Feste Schläge, saubere Schnitte

■ Ist es unschicklich, Realität abzubilden, auch wenn diese übermäßig gewalttätig erscheint? Schweden sagt ja und zensiert Martin Scorseses neuesten Film „Casino“

Das schwedische Kinopublikum wird vermutlich auf Martin Scorseses neuesten Film verzichten müssen. „Casino“ sollte eigentlich am 8. März gleich mit 70 Kopien im Lande Premiere haben, doch im Augenblick sieht alles danach aus, als ob dieser Film überhaupt nicht in die Kinos kommen sollte. Weil Scorsese es nicht will. Die schwedische Filmzensur hat nämlich so gründlich in „Casino“ herumgeschnippelt, daß der US- Regisseur diese Schnitte als „Schaden für die Integrität“ seines Werks ansieht, welche dessen „dramatische Balance empfindlich ändern“. Monika Tromm von der „Casino“-Verleihfirma UIP kann sich deshalb nicht vorstellen, daß Scorsese einen derart zensierten Film vorführen lassen will.

An drei Stellen hat das staatliche Filmzensurbüro insgesamt mehrere Minuten aus dem Dreistundenwerk herausgeschnitten. Szenen, die man in Stockholm als „unnötig grausam“ bewertet hat und daher den KinobesucherInnen nicht zumuten will. Der Schere zum Opfer fielen zwei als besonders grob bewertete Gewaltszenen: wie der Kopf eines Opfers in einen Schraubstock gespannt und dieser zugedreht wird und wie ein anderes Opfer mit einem Baseballschläger zu Tode mißhandelt wird. Diese Szenen seien, so Filmzensur- Direktorin Gunnel Arrbäck „verrohend“, auch ohne sie bleibe „die Handlung geschlossen und für den Betrachter verständlich“. Sie könnten daher ohne Schaden für den Film entfallen.
* * * * *
*ARBEITSAUFTRAG*.
Schreibe aus dem Artikel über die Zensur von „Casino“ in Schweden den Abschnitt wortgetreu ab, der mit „Feste Schläge, saubere“ beginnt und bis einschließlich „vorführen lassen will.“ reicht.

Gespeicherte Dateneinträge
* * * * *
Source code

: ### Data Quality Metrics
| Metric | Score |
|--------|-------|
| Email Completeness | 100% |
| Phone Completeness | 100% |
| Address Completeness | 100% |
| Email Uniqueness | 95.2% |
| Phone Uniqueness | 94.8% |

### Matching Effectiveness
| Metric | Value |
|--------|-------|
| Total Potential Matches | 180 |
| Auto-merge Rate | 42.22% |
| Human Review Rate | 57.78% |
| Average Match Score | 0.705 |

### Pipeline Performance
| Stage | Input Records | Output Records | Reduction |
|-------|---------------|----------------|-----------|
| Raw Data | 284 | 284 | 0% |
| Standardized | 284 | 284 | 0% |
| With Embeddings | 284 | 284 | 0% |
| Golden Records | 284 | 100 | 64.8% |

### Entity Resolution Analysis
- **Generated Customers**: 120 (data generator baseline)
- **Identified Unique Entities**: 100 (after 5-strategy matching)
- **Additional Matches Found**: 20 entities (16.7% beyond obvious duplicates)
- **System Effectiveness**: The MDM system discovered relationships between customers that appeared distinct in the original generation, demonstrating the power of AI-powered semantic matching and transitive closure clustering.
* * * * *
*ANTWORT ZUR AUFGABE*.
Feste Schläge, saubere Schnitte

■ Ist es unschicklich, Realität abzubilden, auch wenn diese übermäßig gewalttätig erscheint? Schweden sagt ja und zensiert Martin Scorseses neuesten Film „Casino“

Das schwedische Kinopublikum wird vermutlich auf Martin Scorseses neuesten Film verzichten müssen. „Casino“ sollte eigentlich am 8. März gleich mit 70 Kopien im Lande Premiere haben, doch im Augenblick sieht alles danach aus, als ob dieser Film überhaupt nicht in die Kinos kommen sollte. Weil Scorsese es nicht will. Die schwedische Filmzensur hat nämlich so gründlich in „Casino“ herumgeschnippelt, daß der US- Regisseur diese Schnitte als „Schaden für die Integrität“ seines Werks ansieht, welche dessen „dramatische Balance empfindlich ändern“. Monika Tromm von der „Casino“-Verleihfirma UIP kann sich deshalb nicht vorstellen, daß Scorsese einen derart zensierten Film vorführen lassen will.